BEGIN Source passage
I cried today

I cried today.

I remember the point after which my dad died, maybe it was four months, perhaps five, where I didn’t cry every day. Maybe it was some indicator of a new stage of grief. Or maybe it was the physical proximity of that bed, that room, that house, that town, that state having more states between us now. All the physical reminders of death and dying, of hospice and stacks of sympathy cards, an airplane ride away.

The crying today caught me by surprise.

I was careening down highway 280.

It was my first day back in the office since February 2020, first day commuting. Since I decided to become a parent. Since I lost a parent. Since so much living and dying has happened. Since there was a moment I fell in love and my dad wished he could have been there even though he was there. Since silences fill spaces, complete with the tick and tock of the tall grandfather clock in the family room. Since my mom doesn’t have a need to use her voice all day.

I was careening down highway 280. I’ve written this sentence before.

That highway brings up so much.

When my work moved from the Presidio with views of the shimmering golden gate to a business park in the valley, when there was a bubble, when there was a recession, when I got married, when I sat idling in the pouring sheets of rain, when I got the phone call that it “was not good,“ that I had breast cancer, when I almost hit a deer, when I sat on so many family conference calls navigating my dad’s treatment plan, when I swerved to avoid a collision in the first bright ray of a morning sunrise, when I saw the reservoir drop so low, when I became old enough to wear driving gloves to protect my hands from the California sun.
END Source passage
Please extend the essay on grief and highway 280, beginning right after its final sentence. The entries that come next are separate material with no connection to the essay on grief and highway 280.
BEGIN Material shown
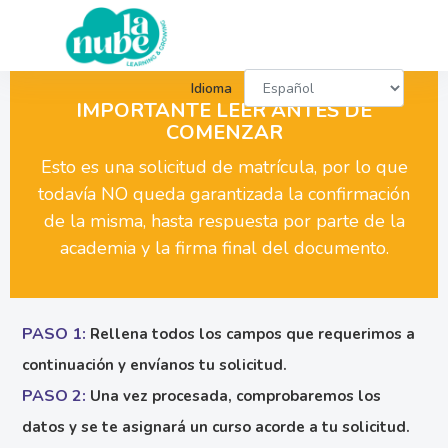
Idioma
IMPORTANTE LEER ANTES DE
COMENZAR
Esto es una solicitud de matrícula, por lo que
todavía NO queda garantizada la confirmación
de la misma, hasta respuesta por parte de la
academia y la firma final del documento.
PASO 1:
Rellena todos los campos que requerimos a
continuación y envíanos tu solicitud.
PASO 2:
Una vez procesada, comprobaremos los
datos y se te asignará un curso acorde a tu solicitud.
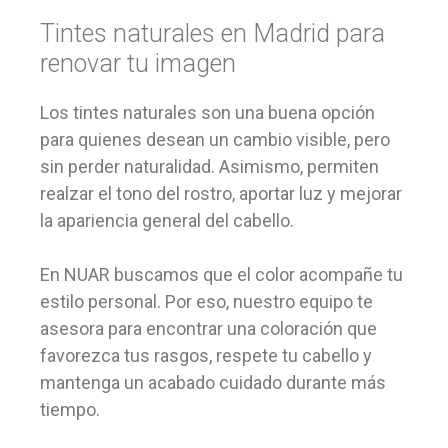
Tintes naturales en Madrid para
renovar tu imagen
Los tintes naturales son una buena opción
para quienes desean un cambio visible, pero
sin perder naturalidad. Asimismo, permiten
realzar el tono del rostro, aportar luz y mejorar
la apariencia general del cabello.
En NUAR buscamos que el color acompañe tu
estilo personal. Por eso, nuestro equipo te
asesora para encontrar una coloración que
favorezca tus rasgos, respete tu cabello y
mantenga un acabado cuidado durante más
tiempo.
END Material shown
* Exercise response:
When.

This was my first time waking before my daughter, quietly getting ready, turning off the house alarm, scurrying down the block to my car in the dark, cranking the heat and kicking it into drive. All before 645am. She would be gently sleeping for nearly another hour.

No morning hugs, no morning books in bed in our pajamas, no helping me make my tea, no stretching out the minutes until the day started.

How many caregivers have had to sacrifice this, have never gotten this chance, have not been able to luxuriate in the soft joys of soft mornings?

This road, these phase shifts, the endings and beginnings.

The crying today shouldn’t have caught me by surprise.